Equitable Distribution of 85% of Property to Wife Reversed
Morille-Hinds v Hinds
2011 NY Slip Op 06120
Decided on August 2, 2011
Appellate Division, Second Department
The supreme court awarded husband only 15% of the value of certain marital property, including the parties’ real property, wife’s retirement accounts, and certain bank accounts. The supreme court also imputed to husband an income of $80,000 per year and ordered him to pay $233 per week in child support.
The Second Department reversed and remanded for new proceedings. In equitable distribution, both parties are entitled to fundamental fairnedd, and both economic and noneconomic contributions are to be taken into account. The court must consider all of the statutory factors and discuss how it relied on those factors in distributing the property. If it is evident that all of the relevant factors were considered and the reasons for the court’s decision are articulated, the court need not discuss each factor separately.
Here the lower court failed to set forth the factors it considered and only made conclusory assertions regarding husband’s contributions to the marital estate, disregarding evidence that he made significant contributions to the value of the marital property through his skilled labor. Husband’s contrinution to the care of the parties’ children also should have been taken into account.
In deciding income for child support purposes, the court is not bound by reported income but may look at actual earning capacity. Imputed income may be based on prior employment or what someone is capable of making given their education and opportunities. The court has considerable discretion, but the calulation must have a basis in law and fact. Here the determination that husband was capable of making $80,000 lacked support in the record. Moreover, the lower court failed to specify how it calculated support on income in excess of $80,000.
The case was remanded for new findings as to the distribution of the property of which husband had received only a 15% share, and the amount of child support.

# # # # # # #

= Required work =
A - In the case summary, how much weekly child support did the supreme court order the husband to pay?
B - According to the case summary, why did the Second Department reverse the award giving the husband only 15% of the marital property? Answer in one to three sentences.

# # # # # # #

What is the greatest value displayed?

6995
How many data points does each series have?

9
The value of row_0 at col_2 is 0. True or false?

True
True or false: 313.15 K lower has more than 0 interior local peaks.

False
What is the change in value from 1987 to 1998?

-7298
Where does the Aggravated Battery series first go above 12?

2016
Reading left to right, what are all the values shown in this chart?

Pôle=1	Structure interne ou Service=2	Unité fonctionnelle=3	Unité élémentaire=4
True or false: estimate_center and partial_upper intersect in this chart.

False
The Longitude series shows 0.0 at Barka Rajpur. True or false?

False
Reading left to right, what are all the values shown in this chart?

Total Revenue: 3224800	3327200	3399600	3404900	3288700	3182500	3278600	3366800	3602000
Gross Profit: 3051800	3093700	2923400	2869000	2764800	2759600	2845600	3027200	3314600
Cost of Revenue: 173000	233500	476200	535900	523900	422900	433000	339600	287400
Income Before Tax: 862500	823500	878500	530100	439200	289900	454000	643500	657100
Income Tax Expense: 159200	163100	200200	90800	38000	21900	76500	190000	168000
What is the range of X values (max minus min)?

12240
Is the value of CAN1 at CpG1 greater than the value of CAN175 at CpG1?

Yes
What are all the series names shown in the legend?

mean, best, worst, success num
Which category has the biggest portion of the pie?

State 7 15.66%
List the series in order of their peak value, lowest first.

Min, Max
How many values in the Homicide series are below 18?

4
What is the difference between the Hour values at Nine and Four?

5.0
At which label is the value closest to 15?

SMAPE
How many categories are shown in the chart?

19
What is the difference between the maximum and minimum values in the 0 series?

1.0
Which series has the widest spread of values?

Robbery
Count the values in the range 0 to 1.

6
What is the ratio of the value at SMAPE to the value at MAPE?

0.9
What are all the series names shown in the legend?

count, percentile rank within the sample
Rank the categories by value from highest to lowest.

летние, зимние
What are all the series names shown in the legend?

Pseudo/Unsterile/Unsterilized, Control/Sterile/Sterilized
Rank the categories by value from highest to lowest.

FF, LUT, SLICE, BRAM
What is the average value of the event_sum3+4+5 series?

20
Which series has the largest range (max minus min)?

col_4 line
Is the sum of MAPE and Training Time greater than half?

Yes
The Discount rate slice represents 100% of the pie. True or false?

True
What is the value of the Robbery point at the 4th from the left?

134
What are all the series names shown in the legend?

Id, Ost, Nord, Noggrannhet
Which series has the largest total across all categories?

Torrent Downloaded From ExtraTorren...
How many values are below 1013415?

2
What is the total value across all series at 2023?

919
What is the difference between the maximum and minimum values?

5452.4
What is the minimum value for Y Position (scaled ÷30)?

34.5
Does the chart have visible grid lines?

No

# # # # # # #

= Responses =
A - $233 per week.

B - The lower court did not set forth the factors it considered and made only conclusory assertions about the husband's contributions to the marital estate. It disregarded evidence that his skilled labor significantly added to the value of the marital property. It also should have taken into account his contribution to the care of the parties' children.